## Task
Reproduce every line of the listing as written, apart from the pictures.

■ ■ ■ ■ ■ ■ ■

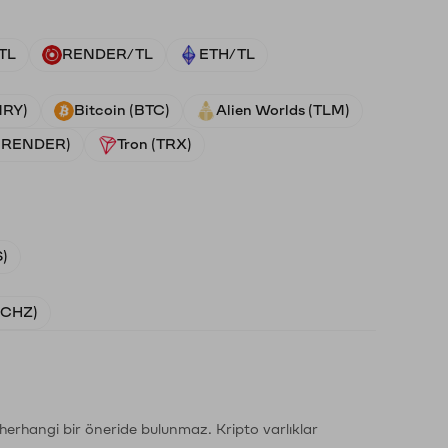
TL
RENDER/TL
ETH/TL
NRY)
Bitcoin (BTC)
Alien Worlds (TLM)
 (RENDER)
Tron (TRX)
)
 (CHZ)
li herhangi bir öneride bulunmaz. Kripto varlıklar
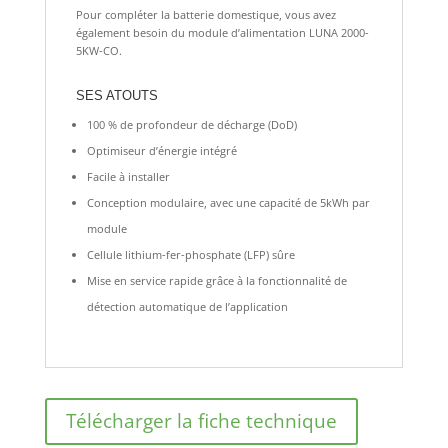
Pour compléter la batterie domestique, vous avez
également besoin du module d’alimentation LUNA 2000-
5KW-CO.
SES ATOUTS
100 % de profondeur de décharge (DoD)
Optimiseur d’énergie intégré
Facile à installer
Conception modulaire, avec une capacité de 5kWh par
module
Cellule lithium-fer-phosphate (LFP) sûre
Mise en service rapide grâce à la fonctionnalité de
détection automatique de l’application
Télécharger la fiche technique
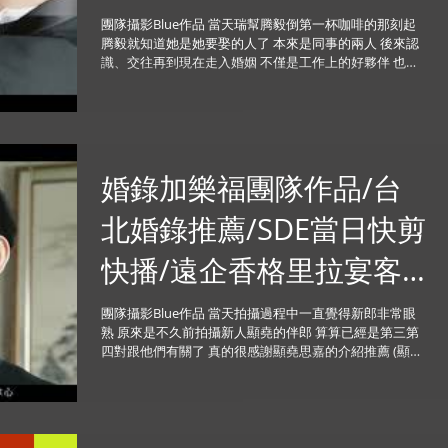
團隊攝影Blue作品 當天瑞幫腾毅倒第一杯咖啡的那刻起
腾毅就知道她是她要娶的人了 本來是同事的兩人 後來認
識、交往再到現在走入婚姻 不僅是工作上的好夥伴 也是
心靈上的好伴侶 相信婚後的生活會很幸福的 祝福你們~
婚禮主持:Hill Lin 婚禮攝影:Minifeel小寶...
婚錄加樂福團隊作品/台
北婚錄推薦/SDE當日快剪
快播/遠企香格里拉宴客/
迎娶儀式/宇軒+苡庭
團隊攝影Blue作品 當天拍攝過程中一直覺得新郎非常眼
熟 原來是不久前拍攝新人顯堯的伴郎 算算已經是第三第
四對跟他們有關了 真的很感謝顯堯思嘉的介紹推薦 (顯堯
的作品請參考https://reurl.cc/q44Qn) 宇軒跟苡庭已經去
了非常多的國家旅遊...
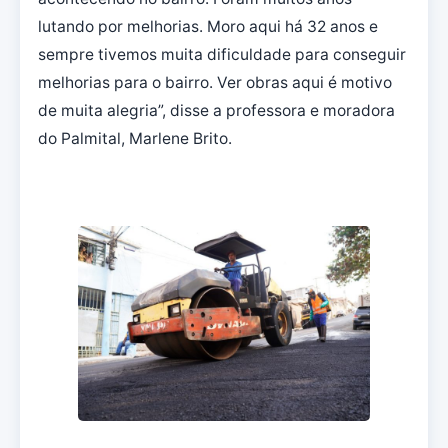
lutando por melhorias. Moro aqui há 32 anos e
sempre tivemos muita dificuldade para conseguir
melhorias para o bairro. Ver obras aqui é motivo
de muita alegria”, disse a professora e moradora
do Palmital, Marlene Brito.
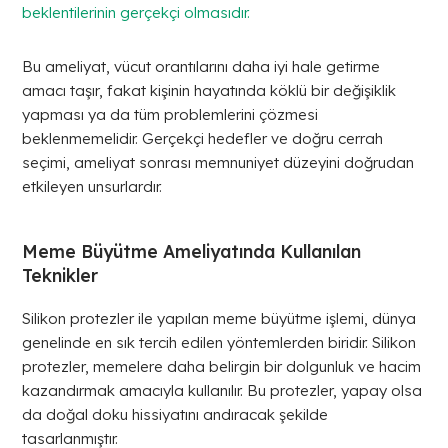
beklentilerinin gerçekçi olmasıdır.
Bu ameliyat, vücut orantılarını daha iyi hale getirme
amacı taşır, fakat kişinin hayatında köklü bir değişiklik
yapması ya da tüm problemlerini çözmesi
beklenmemelidir. Gerçekçi hedefler ve doğru cerrah
seçimi, ameliyat sonrası memnuniyet düzeyini doğrudan
etkileyen unsurlardır.
Meme Büyütme Ameliyatında Kullanılan
Teknikler
Silikon protezler ile yapılan meme büyütme işlemi, dünya
genelinde en sık tercih edilen yöntemlerden biridir. Silikon
protezler, memelere daha belirgin bir dolgunluk ve hacim
kazandırmak amacıyla kullanılır. Bu protezler, yapay olsa
da doğal doku hissiyatını andıracak şekilde
tasarlanmıştır.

■ ■ ■ ■ ■ ■ ■

## Written answer
TL
RENDER/TL
ETH/TL
NRY)
Bitcoin (BTC)
Alien Worlds (TLM)
 (RENDER)
Tron (TRX)
)
 (CHZ)
li herhangi bir öneride bulunmaz. Kripto varlıklar
Pour compléter la batterie domestique, vous avez
également besoin du module d’alimentation LUNA 2000-
5KW-CO.
SES ATOUTS
100 % de profondeur de décharge (DoD)
Optimiseur d’énergie intégré
Facile à installer
Conception modulaire, avec une capacité de 5kWh par
module
Cellule lithium-fer-phosphate (LFP) sûre
Mise en service rapide grâce à la fonctionnalité de
détection automatique de l’application
Télécharger la fiche technique
團隊攝影Blue作品 當天瑞幫腾毅倒第一杯咖啡的那刻起
腾毅就知道她是她要娶的人了 本來是同事的兩人 後來認
識、交往再到現在走入婚姻 不僅是工作上的好夥伴 也是
心靈上的好伴侶 相信婚後的生活會很幸福的 祝福你們~
婚禮主持:Hill Lin 婚禮攝影:Minifeel小寶...
婚錄加樂福團隊作品/台
北婚錄推薦/SDE當日快剪
快播/遠企香格里拉宴客/
迎娶儀式/宇軒+苡庭
團隊攝影Blue作品 當天拍攝過程中一直覺得新郎非常眼
熟 原來是不久前拍攝新人顯堯的伴郎 算算已經是第三第
四對跟他們有關了 真的很感謝顯堯思嘉的介紹推薦 (顯堯
的作品請參考https://reurl.cc/q44Qn) 宇軒跟苡庭已經去
了非常多的國家旅遊...
lutando por melhorias. Moro aqui há 32 anos e
sempre tivemos muita dificuldade para conseguir
melhorias para o bairro. Ver obras aqui é motivo
de muita alegria”, disse a professora e moradora
do Palmital, Marlene Brito.
beklentilerinin gerçekçi olmasıdır.
Bu ameliyat, vücut orantılarını daha iyi hale getirme
amacı taşır, fakat kişinin hayatında köklü bir değişiklik
yapması ya da tüm problemlerini çözmesi
beklenmemelidir. Gerçekçi hedefler ve doğru cerrah
seçimi, ameliyat sonrası memnuniyet düzeyini doğrudan
etkileyen unsurlardır.
Meme Büyütme Ameliyatında Kullanılan
Teknikler
Silikon protezler ile yapılan meme büyütme işlemi, dünya
genelinde en sık tercih edilen yöntemlerden biridir. Silikon
protezler, memelere daha belirgin bir dolgunluk ve hacim
kazandırmak amacıyla kullanılır. Bu protezler, yapay olsa
da doğal doku hissiyatını andıracak şekilde
tasarlanmıştır.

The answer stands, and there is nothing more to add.